The Deep Scions began as regular people who were drowning, and are saved and given a bargain by a powerful undersea power, like a Kraken, an Aboleth, an underwater god, or a being similar to the iconic Davy Jones of Pirates of the Caribbean. It doesn't have to be anyone particularly powerful, because the ritual to create Deep Scions are 'widespread among evil aquatic creatures', so theoretically a villain's Sahuagin minions could be the one offering the deal. The ritual is painful, and transforms the luckless drowned people into Deep Scions, who are shape-shifting infiltrators whose mind has been warped to serve its new master.

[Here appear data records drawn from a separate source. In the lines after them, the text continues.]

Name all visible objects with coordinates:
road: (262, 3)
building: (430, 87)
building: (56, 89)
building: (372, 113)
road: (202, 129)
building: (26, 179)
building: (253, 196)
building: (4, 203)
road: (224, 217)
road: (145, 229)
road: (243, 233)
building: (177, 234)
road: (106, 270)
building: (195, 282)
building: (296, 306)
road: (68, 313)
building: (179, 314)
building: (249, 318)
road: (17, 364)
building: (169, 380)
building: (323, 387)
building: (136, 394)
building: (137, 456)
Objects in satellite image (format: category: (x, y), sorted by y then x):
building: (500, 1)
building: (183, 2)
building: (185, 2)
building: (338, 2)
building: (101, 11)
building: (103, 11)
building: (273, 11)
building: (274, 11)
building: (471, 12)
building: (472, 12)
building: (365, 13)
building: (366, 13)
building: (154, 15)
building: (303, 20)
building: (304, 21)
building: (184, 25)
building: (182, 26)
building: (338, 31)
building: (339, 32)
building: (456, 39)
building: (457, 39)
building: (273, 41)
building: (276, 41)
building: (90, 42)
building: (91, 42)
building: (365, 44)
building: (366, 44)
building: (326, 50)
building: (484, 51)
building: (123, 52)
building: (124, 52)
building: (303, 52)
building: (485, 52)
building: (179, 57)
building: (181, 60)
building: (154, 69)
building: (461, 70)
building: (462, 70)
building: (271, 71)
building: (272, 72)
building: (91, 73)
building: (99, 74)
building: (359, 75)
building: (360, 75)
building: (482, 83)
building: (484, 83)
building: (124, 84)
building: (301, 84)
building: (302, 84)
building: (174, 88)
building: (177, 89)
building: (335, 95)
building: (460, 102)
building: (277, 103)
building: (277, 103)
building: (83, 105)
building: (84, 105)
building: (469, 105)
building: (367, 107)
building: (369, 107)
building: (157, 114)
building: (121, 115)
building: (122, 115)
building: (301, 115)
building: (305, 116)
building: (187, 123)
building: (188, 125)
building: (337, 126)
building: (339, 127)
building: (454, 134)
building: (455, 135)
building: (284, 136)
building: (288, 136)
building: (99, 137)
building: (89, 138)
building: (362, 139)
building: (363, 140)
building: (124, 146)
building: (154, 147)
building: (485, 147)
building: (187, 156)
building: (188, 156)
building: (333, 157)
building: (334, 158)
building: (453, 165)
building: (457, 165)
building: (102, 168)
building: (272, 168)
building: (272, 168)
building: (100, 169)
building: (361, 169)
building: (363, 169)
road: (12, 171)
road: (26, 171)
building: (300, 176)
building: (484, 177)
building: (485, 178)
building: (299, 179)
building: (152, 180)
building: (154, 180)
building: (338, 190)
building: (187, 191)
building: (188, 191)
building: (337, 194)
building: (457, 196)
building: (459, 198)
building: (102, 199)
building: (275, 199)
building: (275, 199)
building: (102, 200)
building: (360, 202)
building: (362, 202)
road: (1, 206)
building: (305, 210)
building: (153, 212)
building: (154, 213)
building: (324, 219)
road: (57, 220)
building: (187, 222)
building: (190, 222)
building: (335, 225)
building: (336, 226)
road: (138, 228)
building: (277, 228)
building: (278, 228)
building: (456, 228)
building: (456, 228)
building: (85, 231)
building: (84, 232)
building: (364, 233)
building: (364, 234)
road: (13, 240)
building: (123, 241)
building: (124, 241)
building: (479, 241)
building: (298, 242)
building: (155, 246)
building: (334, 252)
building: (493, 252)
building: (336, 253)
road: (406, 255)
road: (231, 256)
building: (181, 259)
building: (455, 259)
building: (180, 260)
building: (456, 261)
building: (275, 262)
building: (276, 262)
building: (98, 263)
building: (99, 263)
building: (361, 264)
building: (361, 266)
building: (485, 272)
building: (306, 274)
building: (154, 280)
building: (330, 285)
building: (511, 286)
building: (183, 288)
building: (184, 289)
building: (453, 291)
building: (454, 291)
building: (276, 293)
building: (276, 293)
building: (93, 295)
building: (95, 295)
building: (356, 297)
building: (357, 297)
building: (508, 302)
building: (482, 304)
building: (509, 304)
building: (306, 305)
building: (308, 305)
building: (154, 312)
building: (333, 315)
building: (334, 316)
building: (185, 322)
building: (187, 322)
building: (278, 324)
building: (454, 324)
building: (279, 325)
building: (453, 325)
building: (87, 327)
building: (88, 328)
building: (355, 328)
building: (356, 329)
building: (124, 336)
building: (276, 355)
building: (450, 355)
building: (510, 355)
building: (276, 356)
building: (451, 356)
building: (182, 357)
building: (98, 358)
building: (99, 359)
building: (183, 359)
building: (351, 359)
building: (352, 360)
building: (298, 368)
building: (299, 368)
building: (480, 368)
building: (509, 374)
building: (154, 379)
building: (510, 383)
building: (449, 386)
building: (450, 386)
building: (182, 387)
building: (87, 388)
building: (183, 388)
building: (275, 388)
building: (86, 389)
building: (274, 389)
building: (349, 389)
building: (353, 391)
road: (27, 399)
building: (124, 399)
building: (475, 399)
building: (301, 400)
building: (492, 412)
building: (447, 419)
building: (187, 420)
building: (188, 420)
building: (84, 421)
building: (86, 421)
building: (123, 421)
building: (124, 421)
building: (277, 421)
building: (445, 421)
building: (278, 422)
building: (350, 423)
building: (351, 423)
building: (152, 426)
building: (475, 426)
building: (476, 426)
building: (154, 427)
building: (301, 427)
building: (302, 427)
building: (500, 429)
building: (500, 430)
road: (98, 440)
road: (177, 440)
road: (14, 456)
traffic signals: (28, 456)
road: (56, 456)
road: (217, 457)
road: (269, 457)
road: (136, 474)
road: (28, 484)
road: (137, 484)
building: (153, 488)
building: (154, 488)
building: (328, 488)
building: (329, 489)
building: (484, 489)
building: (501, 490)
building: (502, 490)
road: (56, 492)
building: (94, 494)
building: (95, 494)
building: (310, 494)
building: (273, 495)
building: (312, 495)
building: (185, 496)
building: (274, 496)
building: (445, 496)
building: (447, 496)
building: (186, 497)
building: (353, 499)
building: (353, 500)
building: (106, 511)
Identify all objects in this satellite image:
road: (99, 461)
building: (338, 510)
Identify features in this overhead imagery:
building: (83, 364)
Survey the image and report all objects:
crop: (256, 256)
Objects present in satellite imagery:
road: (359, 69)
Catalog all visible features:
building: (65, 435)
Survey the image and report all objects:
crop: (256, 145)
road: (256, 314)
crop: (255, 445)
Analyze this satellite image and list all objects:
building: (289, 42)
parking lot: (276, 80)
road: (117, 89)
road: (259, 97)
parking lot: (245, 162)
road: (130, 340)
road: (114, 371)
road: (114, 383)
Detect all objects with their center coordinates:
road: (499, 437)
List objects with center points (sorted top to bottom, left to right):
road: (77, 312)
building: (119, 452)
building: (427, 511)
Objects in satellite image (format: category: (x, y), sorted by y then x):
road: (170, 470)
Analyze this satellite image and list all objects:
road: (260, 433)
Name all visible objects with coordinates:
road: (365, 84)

And these Deep Scions re-enter society, either using its old identity or adapting a new one, but they are sent for some kind of mission. They can act, but they have no longer any empathy left for those they are sent to spy on. As family, a friend, or a lover, the Deep Scion's loyalty is twisted into thinking that it's just infiltrating on behalf of its undersea patron. Ironically, Deep Scions that are killed revert to their true non-aquatic forms, revealing that they are the ones most deceived after all.
What a cool design, too. I am always a fan of undersea-themed monsters, and a Deep Scion's piscine form has fins jutting out of their forearms, hair that trails off like squid tentacles, but most distinctive to me are those extra mouthparts that open up like a flower to reveal the monstrous fish-maw within. The original Volo's statblock classifies the Deep Scion as a 'Humanoid (Shapechanger)', and the Multiverse reprint has it as a 'Monstrosity'. While the latter is a bit more accurate, having the quality of the former would actually allow the Deep Scion better infiltration purposes since there are spells like 'Hold Person' that distinguishes humanoids.
Standing at a CR 3, the Deep Scion isn't really that impressive of an actual combatant, with its special abilities being its natural ability to breathe underwater, and a 'psychic screech' that stuns those around it. In the ocean, this screech can also send a message to its master regardless of distance. Which really does show that similar to Doppelgangers, Deep Scions are meant to play up the role of an infiltrating enemy.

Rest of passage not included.